___ DATA EXTRACT ___

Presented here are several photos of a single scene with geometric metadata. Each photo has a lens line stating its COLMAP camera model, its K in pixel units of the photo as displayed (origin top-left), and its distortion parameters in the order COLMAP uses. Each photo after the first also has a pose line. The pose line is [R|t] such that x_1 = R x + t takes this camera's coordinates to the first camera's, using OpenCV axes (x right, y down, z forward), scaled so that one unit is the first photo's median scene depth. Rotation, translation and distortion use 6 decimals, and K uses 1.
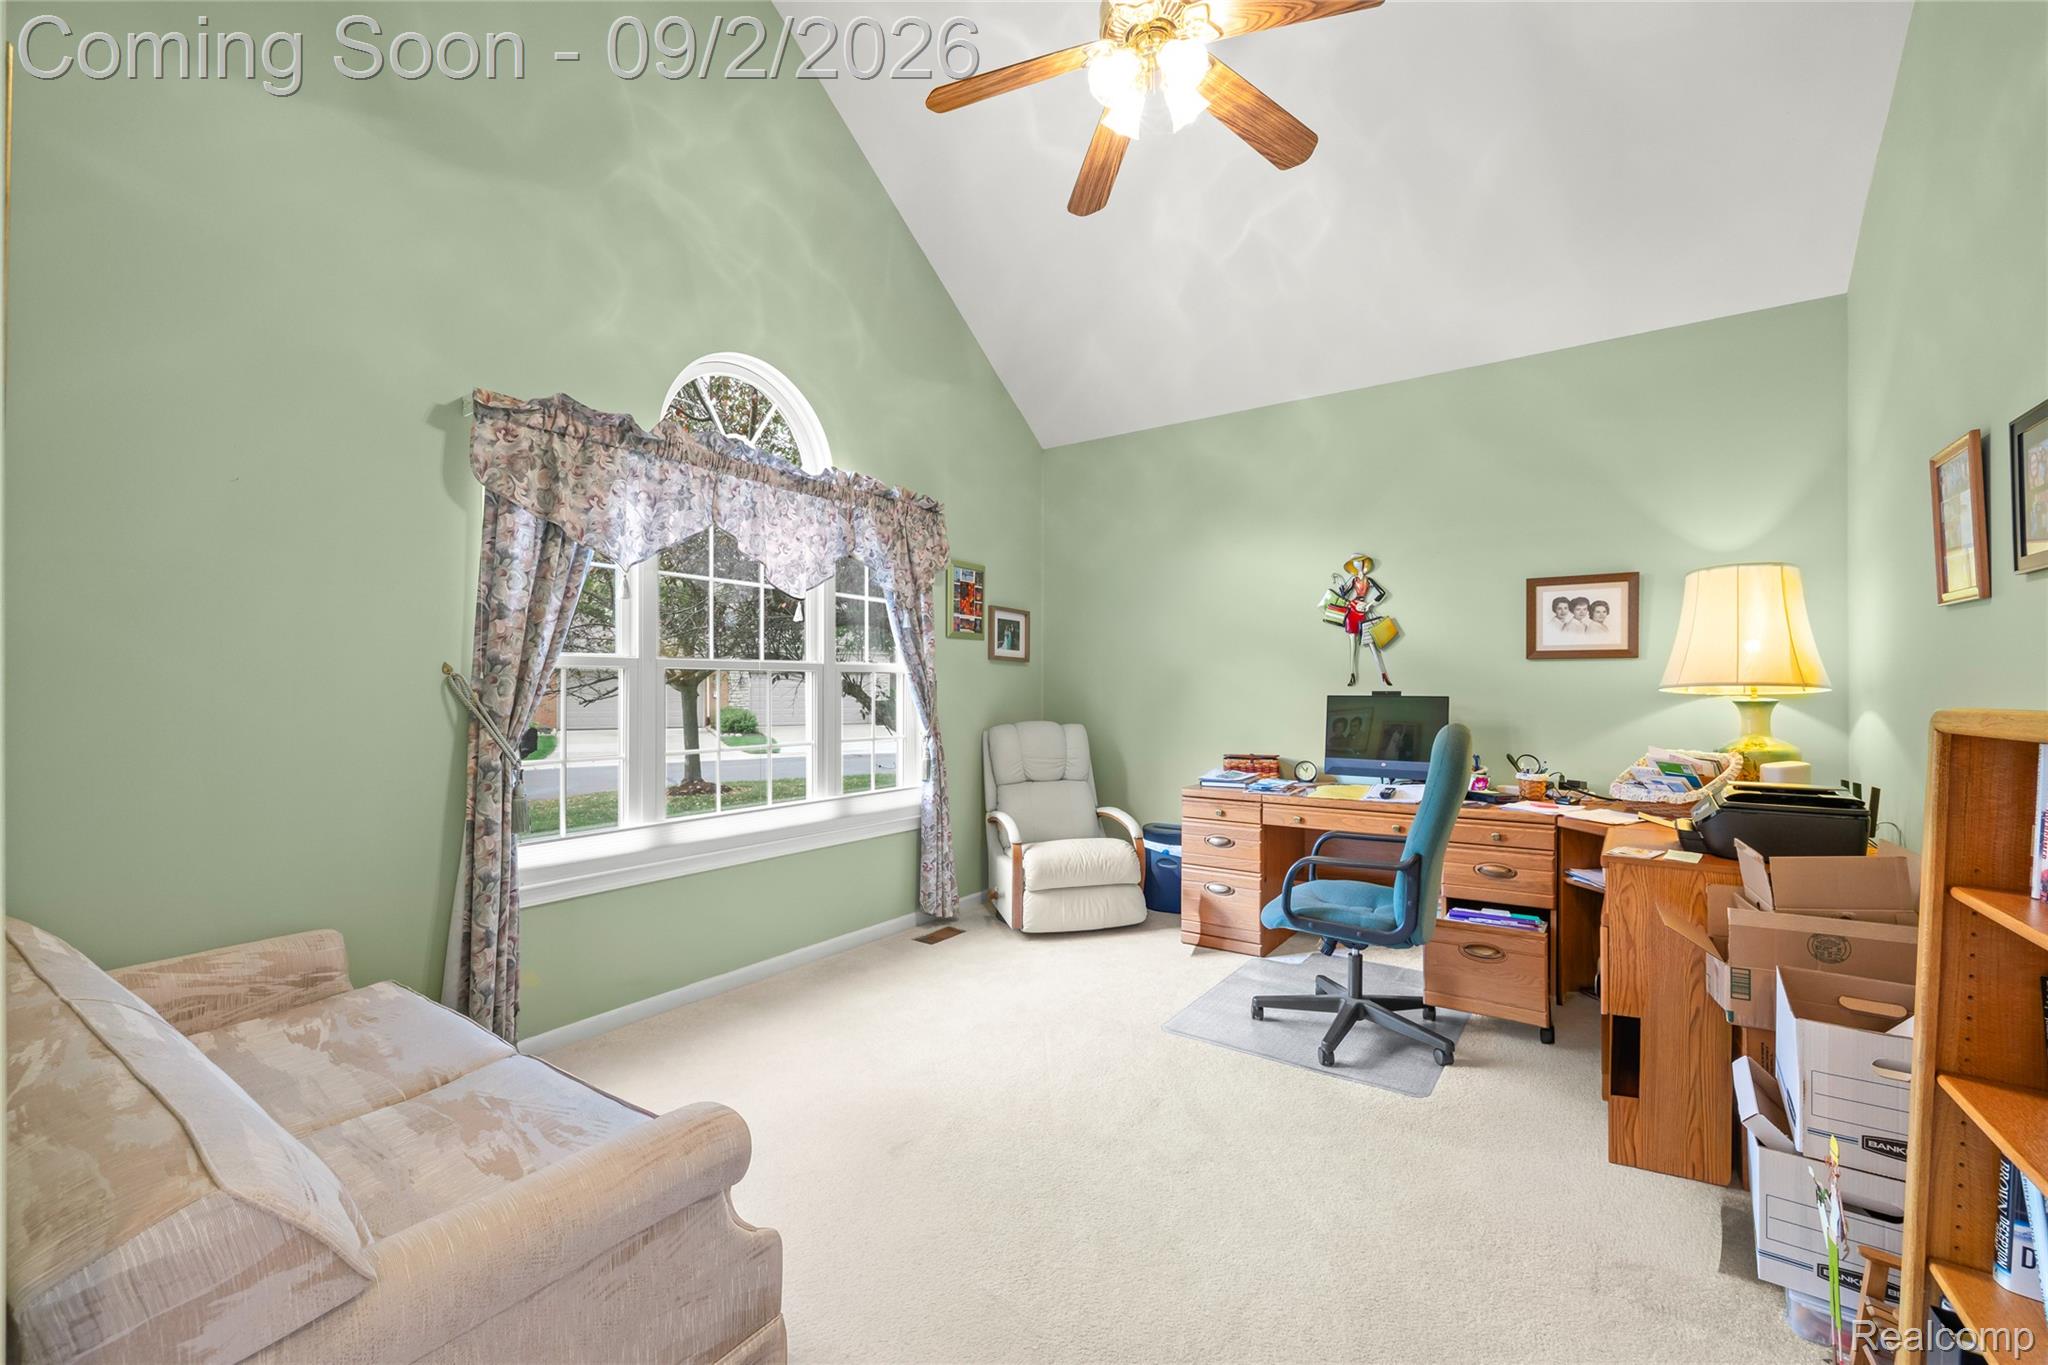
lens RADIAL K [[870.3, 0, 1027.3], [0, 870.3, 679.5], [0, 0, 1]] dist [0.011373, 0.000255]
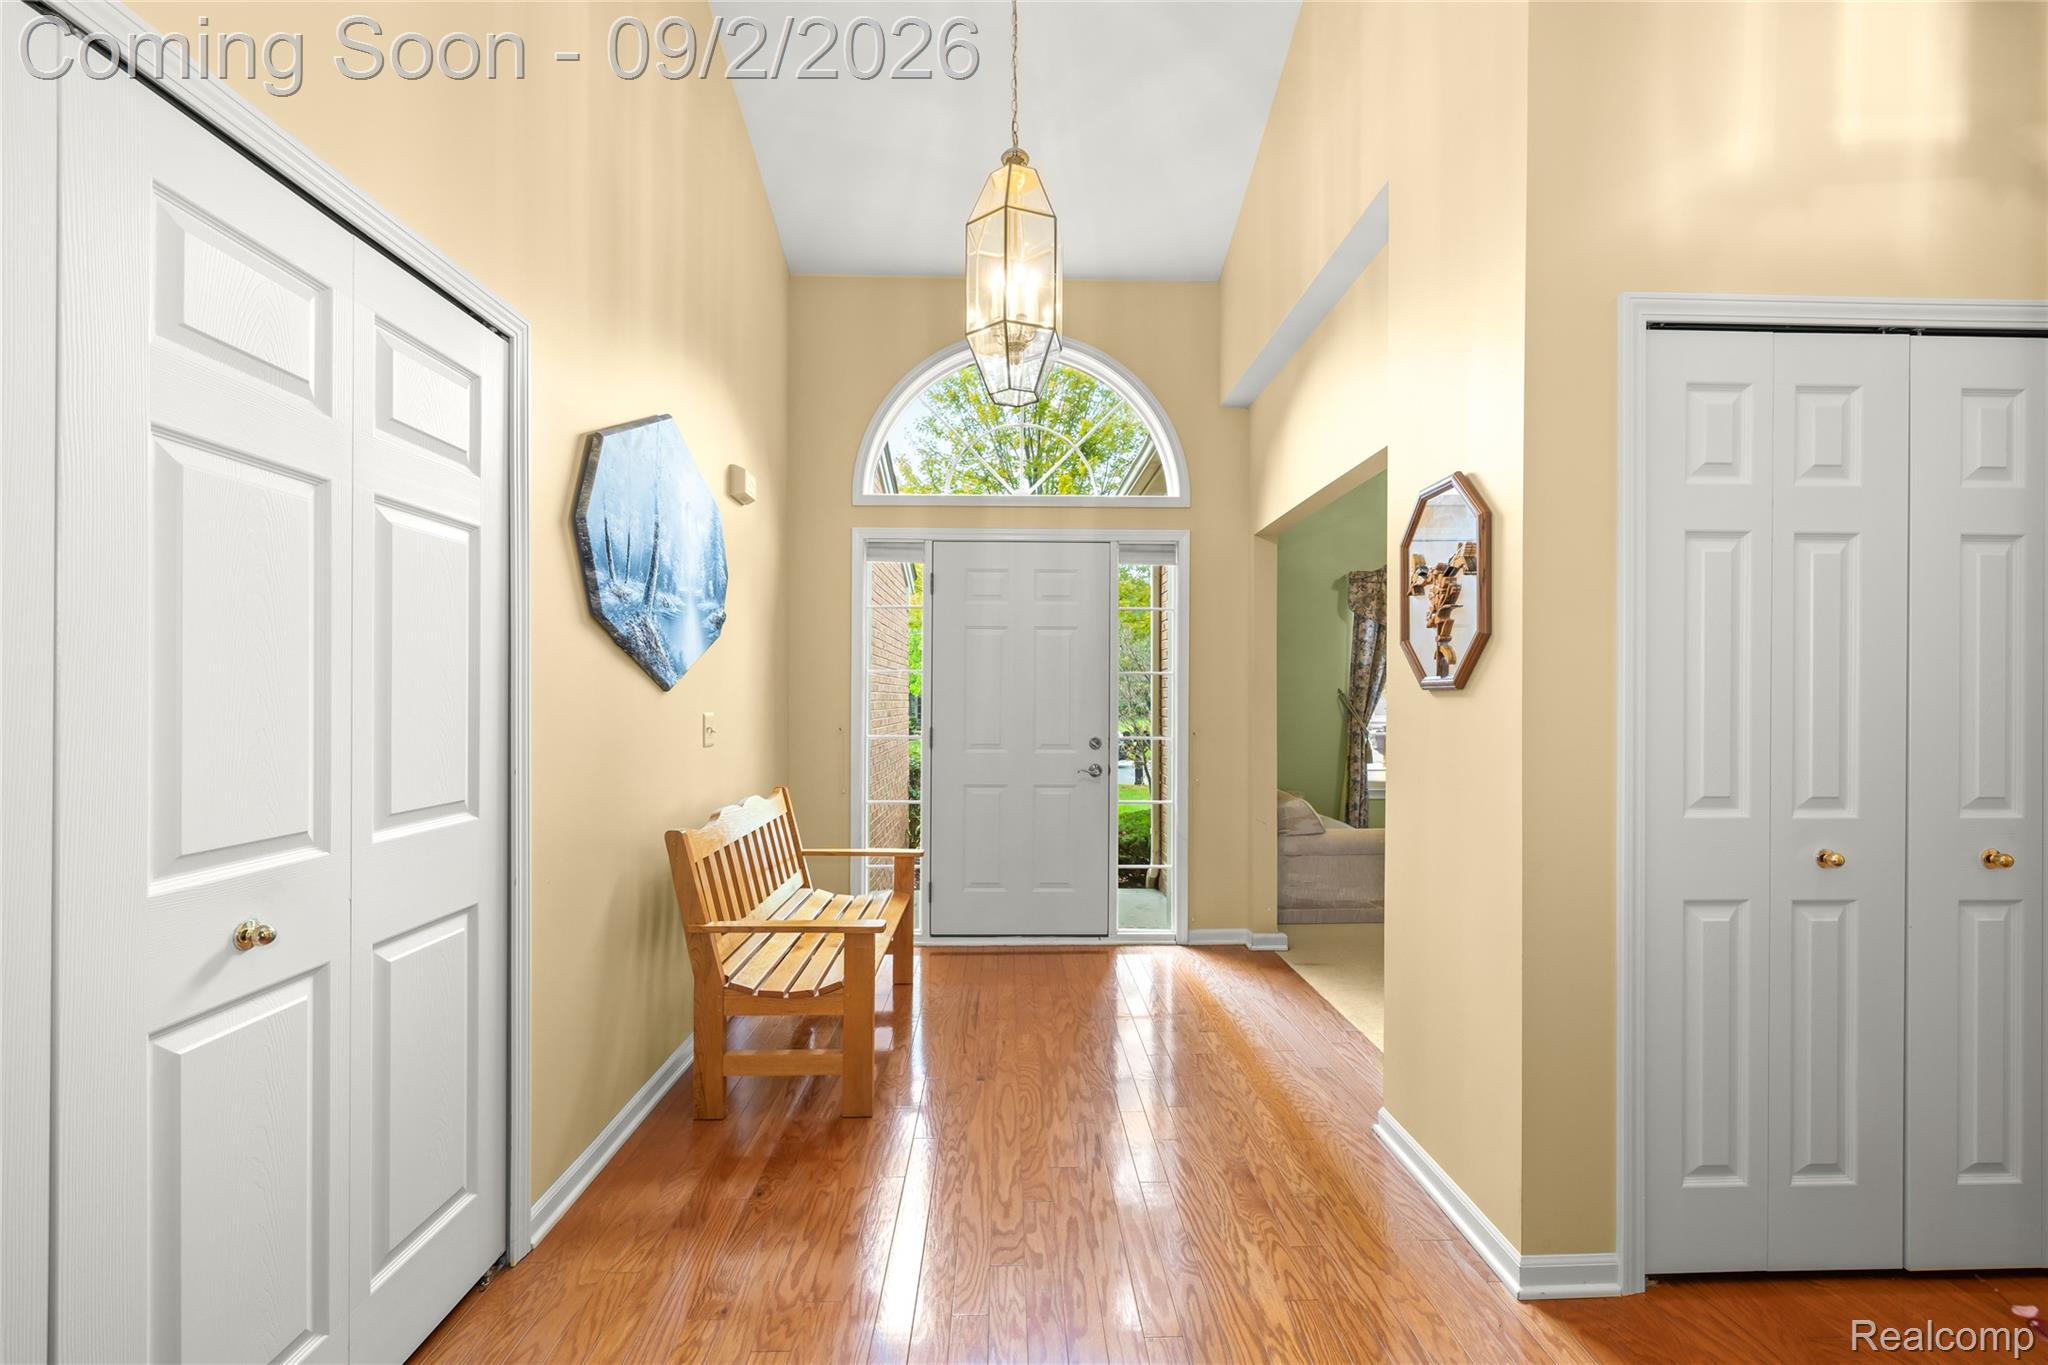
lens RADIAL K [[870.3, 0, 1024.6], [0, 870.3, 682.9], [0, 0, 1]] dist [0.011373, 0.000255]
pose [[0.604530, -0.002077, -0.796580, 0.680258], [0.002891, 0.999996, -0.000413, -0.035471], [0.796577, -0.002053, 0.604533, -1.073187]]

___

• DIRECTIONS FOR THIS TASK: Output the listing above in full, exactly. No images.

• ANSWER BOX:
Presented here are several photos of a single scene with geometric metadata. Each photo has a lens line stating its COLMAP camera model, its K in pixel units of the photo as displayed (origin top-left), and its distortion parameters in the order COLMAP uses. Each photo after the first also has a pose line. The pose line is [R|t] such that x_1 = R x + t takes this camera's coordinates to the first camera's, using OpenCV axes (x right, y down, z forward), scaled so that one unit is the first photo's median scene depth. Rotation, translation and distortion use 6 decimals, and K uses 1.
lens RADIAL K [[870.3, 0, 1027.3], [0, 870.3, 679.5], [0, 0, 1]] dist [0.011373, 0.000255]
lens RADIAL K [[870.3, 0, 1024.6], [0, 870.3, 682.9], [0, 0, 1]] dist [0.011373, 0.000255]
pose [[0.604530, -0.002077, -0.796580, 0.680258], [0.002891, 0.999996, -0.000413, -0.035471], [0.796577, -0.002053, 0.604533, -1.073187]]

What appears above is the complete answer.